The researchers found that children with autism were more likely to have lived within a mile of a pesticide exposure before birth than typically developing kids. The risk was 60 percent to about 200 percent higher, depending on the kind of chemicals that were sprayed, how close the family had been to the treated area, and when, during pregnancy, a woman had been exposed.
In general, exposure during the third trimester appeared to be riskiest, and odds of having a child with autism went up the closer the family had been living to the pesticide application, suggesting that doses got higher the nearer women were to the chemicals.
Despite some concerns about the study design, Grandjean says this study -- along with previous studies that were able to measure exposure more directly -- provides further support for the notion that pesticides may be a contributing factor in the autism story.
The authors agree that their study represents only a small piece of the puzzle.
"These neurodevelopment disabilities are not the function of a single factor," said Hertz-Picciotto. "I would suspect that there's a number of different factors at play that have to do with maternal health, maternal nutrition, as well as chemicals that are used around the home as well as other factors like air pollution. It's going to be an accumulation of factors for any one woman," she said.

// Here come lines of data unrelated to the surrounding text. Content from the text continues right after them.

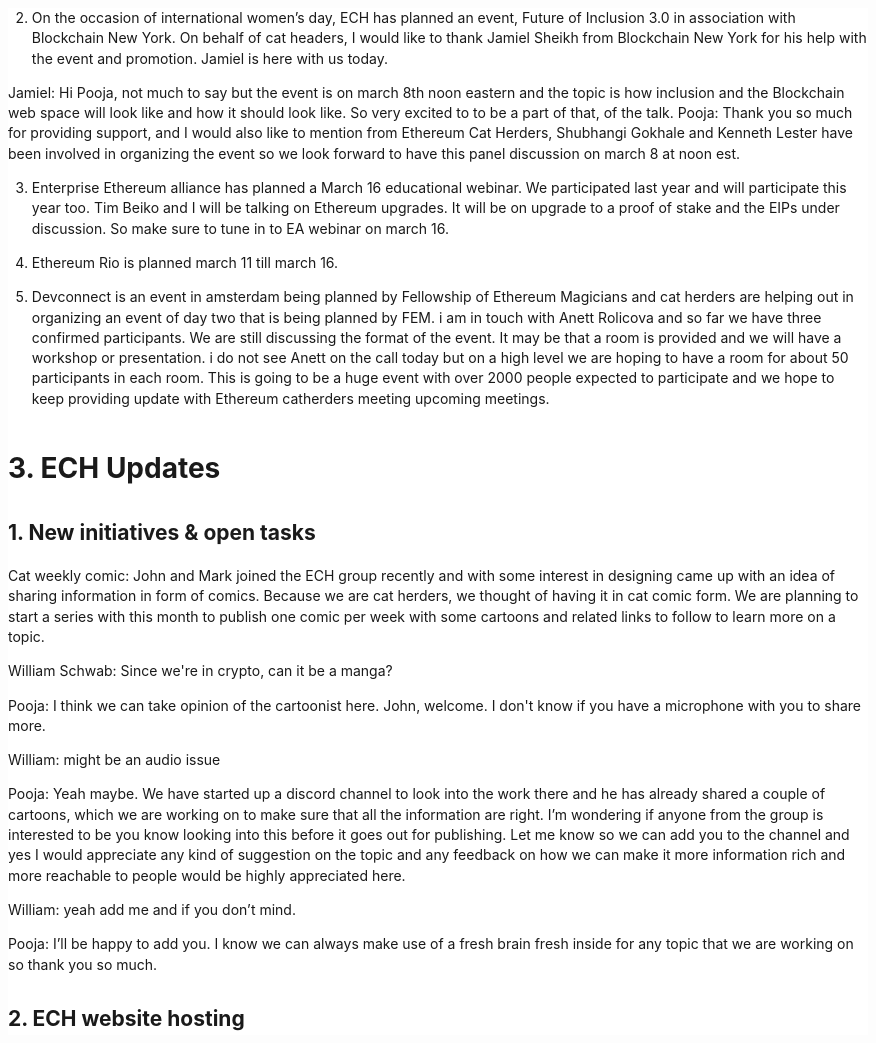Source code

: 2. On the occasion of international women’s day, ECH has planned an event, Future of Inclusion 3.0 in association with Blockchain New York. On behalf of cat headers, I would like to thank Jamiel Sheikh from Blockchain New York for his help with the event and promotion. Jamiel is here with us today.

Jamiel: Hi Pooja, not much to say but the event is on march 8th noon eastern and the topic is how inclusion and the Blockchain web space will look like and how it should look like. So very excited to  to be a part of that, of the talk. 
Pooja: Thank you so much  for providing support, and I would also like to mention from Ethereum Cat Herders, Shubhangi Gokhale and Kenneth Lester have been involved in organizing the event so we look forward to have this panel discussion on march 8 at noon est. 

3. Enterprise Ethereum alliance has planned a March 16 educational webinar. We participated last year and will participate this year too. Tim Beiko and I will be talking on Ethereum upgrades. It will be on upgrade to a proof of stake and the EIPs under discussion. So make sure to tune in to EA webinar on march 16.

4. Ethereum Rio  is planned march 11 till march 16. 

5. Devconnect is an event in amsterdam being planned by Fellowship of Ethereum Magicians and cat herders are helping out in organizing an event of day two that is being planned by FEM. i am in touch with Anett Rolicova and so far we have three confirmed participants. We are still discussing the format of the event. It may be that a room is provided and we will have a workshop or presentation. i do not see Anett on the call today but on a high level we are hoping to have a room for about 50 participants in each room. This is going to be a huge event with over 2000 people expected to participate and we hope to keep providing update with Ethereum catherders meeting upcoming meetings.

# 3. ECH Updates

## 1. New initiatives & open tasks

Cat weekly comic: John and Mark joined the ECH group recently and with some interest in designing came up with an idea of sharing information in form of comics. Because we are cat herders, we thought of having it in cat comic form. We are planning to start a series with this month to publish one comic per week with some cartoons and related links to follow to learn more on a topic. 

William Schwab: Since we're in crypto, can it be a manga? 

Pooja: I think we can take opinion of the cartoonist here. John, welcome. I don't know if you have a microphone with you to share more. 

William: might be an audio issue 

Pooja: Yeah maybe. We have started up a discord channel to look into the work there and he has already shared a couple of cartoons, which we are working on to make sure that all the information are right. I’m wondering if anyone from the group is interested to be you know looking into this before it goes out for publishing. Let me know so we can add you to the channel and yes I would appreciate any kind of suggestion on the topic and any feedback on how we can make it more information rich and more reachable to people would be highly appreciated here. 

William: yeah add me and if you don’t mind.

Pooja: I’ll be happy to add you. I know we can always make use of a fresh brain fresh inside for any topic that we are working on so thank you so much.

## 2. ECH website hosting
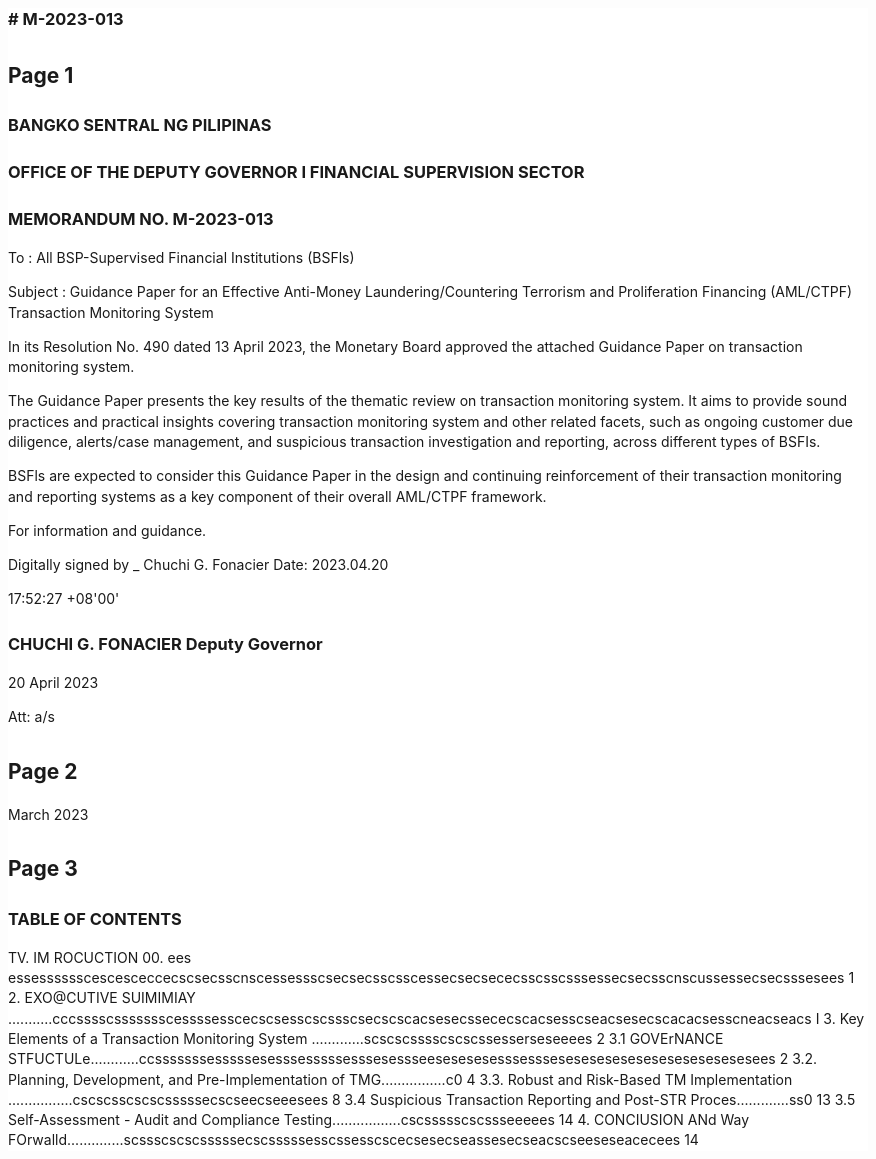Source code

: ### # M-2023-013

## Page 1

### BANGKO SENTRAL NG PILIPINAS

### OFFICE OF THE DEPUTY GOVERNOR I FINANCIAL SUPERVISION SECTOR

### MEMORANDUM NO. M-2023-013

To : All BSP-Supervised Financial Institutions (BSFls)

Subject : Guidance Paper for an Effective Anti-Money Laundering/Countering Terrorism and Proliferation Financing (AML/CTPF) Transaction Monitoring System

In its Resolution No. 490 dated 13 April 2023, the Monetary Board approved the attached Guidance Paper on transaction monitoring system.

The Guidance Paper presents the key results of the thematic review on transaction monitoring system. It aims to provide sound practices and practical insights covering transaction monitoring system and other related facets, such as ongoing customer due diligence, alerts/case management, and suspicious transaction investigation and reporting, across different types of BSFIs.

BSFls are expected to consider this Guidance Paper in the design and continuing reinforcement of their transaction monitoring and reporting systems as a key component of their overall AML/CTPF framework.

For information and guidance.

Digitally signed by _ Chuchi G. Fonacier Date: 2023.04.20

17:52:27 +08'00'

### CHUCHI G. FONACIER Deputy Governor

20 April 2023

Att: a/s

## Page 2

March 2023

## Page 3

### TABLE OF CONTENTS

TV. IM ROCUCTION 00. ees essesssssscescesceccecscsecsscnscessessscsecsecsscsscessecsecsececsscsscsssessecsecsscnscussessecsecsssesees 1 2. EXO@CUTIVE SUIMIMIAY ...........cccsssscssssssscessssesscecscsesscscssscsecscscacsesecssececscacsesscseacsesecscacacsesscneacseacs I 3. Key Elements of a Transaction Monitoring System .............scscscsssscscscssesserseseeees 2 3.1 GOVErNANCE STFUCTULe............ccsssssssesssssesesssesssssesssesessseesesesesesssesssesesesesesesesesesesesesesees 2 3.2. Planning, Development, and Pre-Implementation of TMG................c0 4 3.3. Robust and Risk-Based TM Implementation ................cscscsscscscsssssecscseecseeesees 8 3.4 Suspicious Transaction Reporting and Post-STR Proces.............ss0 13 3.5 Self-Assessment - Audit and Compliance Testing.................cscssssscscssseeeees 14 4. CONCIUSION ANd Way FOrwalld..............scssscscscsssssecscsssssesscssesscscecsesecseassesecseacscseeseseacecees 14
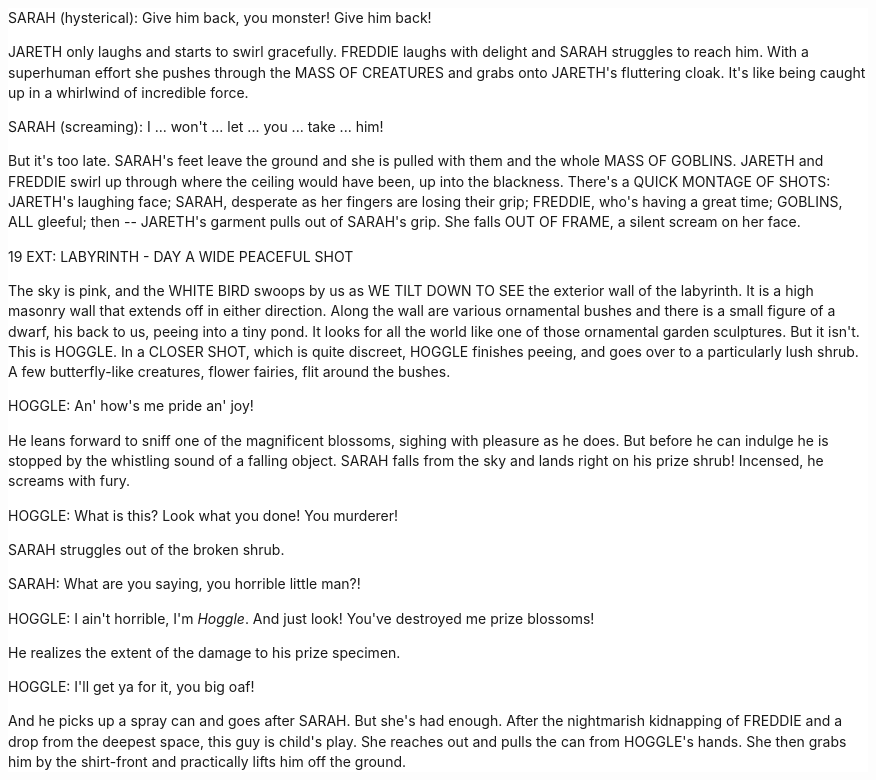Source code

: SARAH (hysterical): Give him back, you monster! Give him back!

JARETH only laughs and starts to swirl gracefully. FREDDIE laughs
with delight and SARAH struggles to reach him. With a superhuman
effort she pushes through the MASS OF CREATURES and grabs onto
JARETH's fluttering cloak. It's like being caught up in a whirlwind
of incredible force.

SARAH (screaming): I ... won't ... let ... you ... take ... him!

But it's too late. SARAH's feet leave the ground and she is pulled
with them and the whole MASS OF GOBLINS. JARETH and FREDDIE swirl up
through where the ceiling would have been, up into the blackness.
There's a QUICK MONTAGE OF SHOTS: JARETH's laughing face; SARAH,
desperate as her fingers are losing their grip; FREDDIE, who's having
a great time; GOBLINS, ALL gleeful; then -- JARETH's garment pulls
out of SARAH's grip. She falls OUT OF FRAME, a silent scream on her
face.

19	EXT: LABYRINTH - DAY
A WIDE PEACEFUL SHOT

The sky is pink, and the WHITE BIRD swoops by us as WE TILT DOWN TO
SEE the exterior wall of the labyrinth. It is a high masonry wall
that extends off in either direction. Along the wall are various
ornamental bushes and there is a small figure of a dwarf, his back to
us, peeing into a tiny pond. It looks for all the world like one of
those ornamental garden sculptures. But it isn't. This is HOGGLE. In
a CLOSER SHOT, which is quite discreet, HOGGLE finishes peeing, and
goes over to a particularly lush shrub. A few butterfly-like
creatures, flower fairies, flit around the bushes.

HOGGLE: An' how's me pride an' joy!

He leans forward to sniff one of the magnificent blossoms, sighing
with pleasure as he does. But before he can indulge he is stopped by
the whistling sound of a falling object. SARAH falls from the sky and
lands right on his prize shrub! Incensed, he screams with fury.

HOGGLE: What is this? Look what you done! You murderer!

SARAH struggles out of the broken shrub.

SARAH: What are you saying, you horrible little man?!

HOGGLE: I ain't horrible, I'm _Hoggle_. And just look! You've
destroyed me prize blossoms!

He realizes the extent of the damage to his prize specimen.

HOGGLE: I'll get ya for it, you big oaf!

And he picks up a spray can and goes after SARAH. But she's had
enough. After the nightmarish kidnapping of FREDDIE and a drop from
the deepest space, this guy is child's play. She reaches out and
pulls the can from HOGGLE's hands. She then grabs him by the
shirt-front and practically lifts him off the ground.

But based on her study, she said pregnant women should be aware that some of the chemicals found in commercial pesticides, like pyrethroids, are also sold for use around the home.
Even worse, they're sometimes labeled as "all natural" products, because they're based on a chemical that comes from chrysanthemum flowers. But Hertz-Picciotto says there's nothing natural about them.
"It's a synthetic product that's been designed to be more toxic than the natural product it's imitating," she said.
Hertz-Picciotto recommends that pregnant women with insect problems play it safe by looking for less toxic alternatives, like a powder called diatomaceous earth, which kills insects by dehydrating them.